Using a concept never before attempted, the IBEX team integrated its own additional solid rocket motor and internal propulsion system to transport the spacecraft all the way up to its final high-altitude orbit (about 200,000 miles high) — most of the way to the Moon. This groundbreaking, relatively inexpensive launch method holds great promise for delivering future small government and commercial spacecraft to high-altitude orbits.

During its science investigation, IBEX will use a pair of energetic neutral atom “cameras” to image interactions between the million mile-per-hour solar wind continually blown out by the Sun and the low-density material between the stars, known as the interstellar medium — interactions never before imaged. The spacecraft begins imaging the edge of the solar system within a couple of weeks after it reaches final orbit. Every six months, the spacecraft will complete an all-sky map of the interstellar boundaries, expected to reveal much about our home in the galaxy.
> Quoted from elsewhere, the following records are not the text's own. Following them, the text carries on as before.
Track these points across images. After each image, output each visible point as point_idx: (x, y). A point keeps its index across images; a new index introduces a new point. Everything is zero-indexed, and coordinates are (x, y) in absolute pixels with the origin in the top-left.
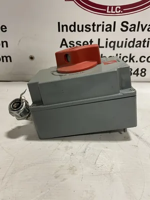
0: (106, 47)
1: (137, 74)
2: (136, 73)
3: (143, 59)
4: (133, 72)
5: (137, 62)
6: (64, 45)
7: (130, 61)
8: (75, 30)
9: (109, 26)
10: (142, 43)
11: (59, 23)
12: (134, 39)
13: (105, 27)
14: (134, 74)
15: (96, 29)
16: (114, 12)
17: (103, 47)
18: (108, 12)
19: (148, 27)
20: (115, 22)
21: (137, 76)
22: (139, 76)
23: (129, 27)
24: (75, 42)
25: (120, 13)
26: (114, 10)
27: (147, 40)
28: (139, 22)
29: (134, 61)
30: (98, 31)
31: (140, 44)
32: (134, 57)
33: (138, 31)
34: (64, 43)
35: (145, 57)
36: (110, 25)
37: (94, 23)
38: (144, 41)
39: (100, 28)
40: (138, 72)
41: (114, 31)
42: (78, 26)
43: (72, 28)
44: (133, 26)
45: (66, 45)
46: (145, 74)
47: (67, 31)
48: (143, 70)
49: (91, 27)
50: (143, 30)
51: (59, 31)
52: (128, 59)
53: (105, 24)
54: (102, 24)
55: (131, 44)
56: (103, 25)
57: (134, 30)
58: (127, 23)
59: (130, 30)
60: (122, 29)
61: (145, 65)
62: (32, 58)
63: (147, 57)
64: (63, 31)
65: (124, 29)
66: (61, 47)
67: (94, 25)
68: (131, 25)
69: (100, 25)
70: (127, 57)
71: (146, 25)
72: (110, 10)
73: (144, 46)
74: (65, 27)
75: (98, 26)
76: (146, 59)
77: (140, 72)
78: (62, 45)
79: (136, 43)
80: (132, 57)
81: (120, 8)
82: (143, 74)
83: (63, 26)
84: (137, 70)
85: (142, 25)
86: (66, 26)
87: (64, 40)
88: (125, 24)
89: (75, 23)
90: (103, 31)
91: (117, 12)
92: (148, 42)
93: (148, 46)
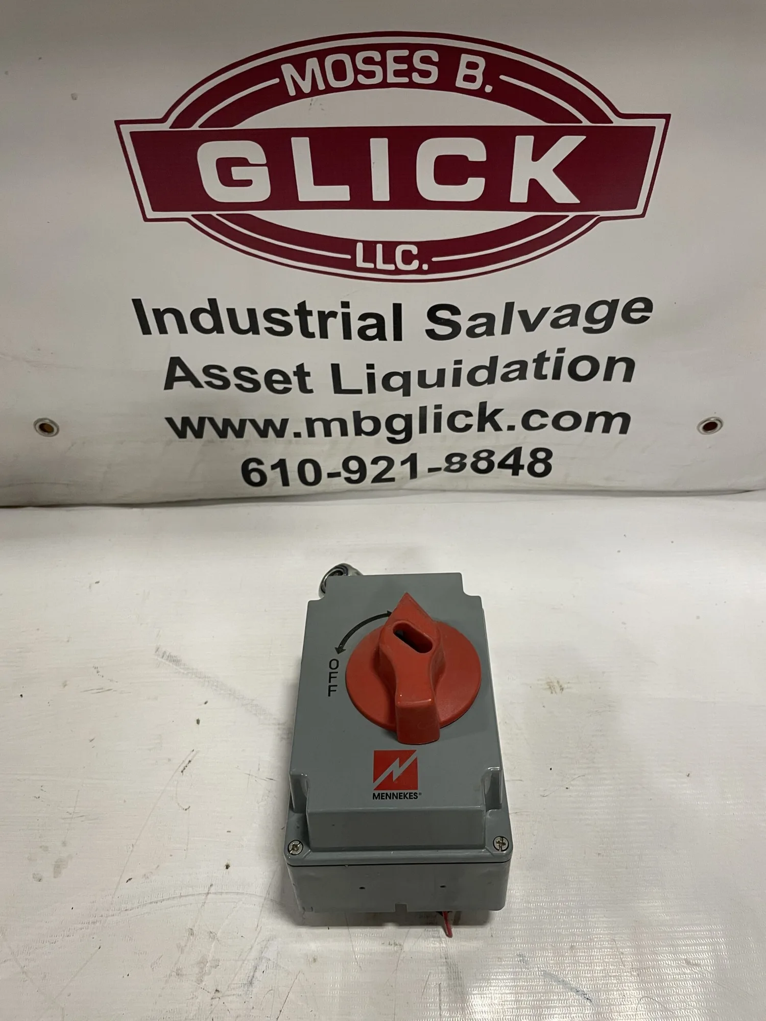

“The IBEX mission will provide a much deeper understanding of the Sun’s interaction with the galaxy and will also address a serious challenge facing manned exploration by studying the region that shields us from the majority of galactic cosmic ray radiation,” said McComas.

IBEX is the next in NASA’s series of low-cost, rapidly developed Small Explorers spacecraft. The IBEX mission was developed by Southwest Research Institute with a national and international team of partners. NASA’s Goddard Space Flight Center manages the Explorers Program for the Science Mission Directorate.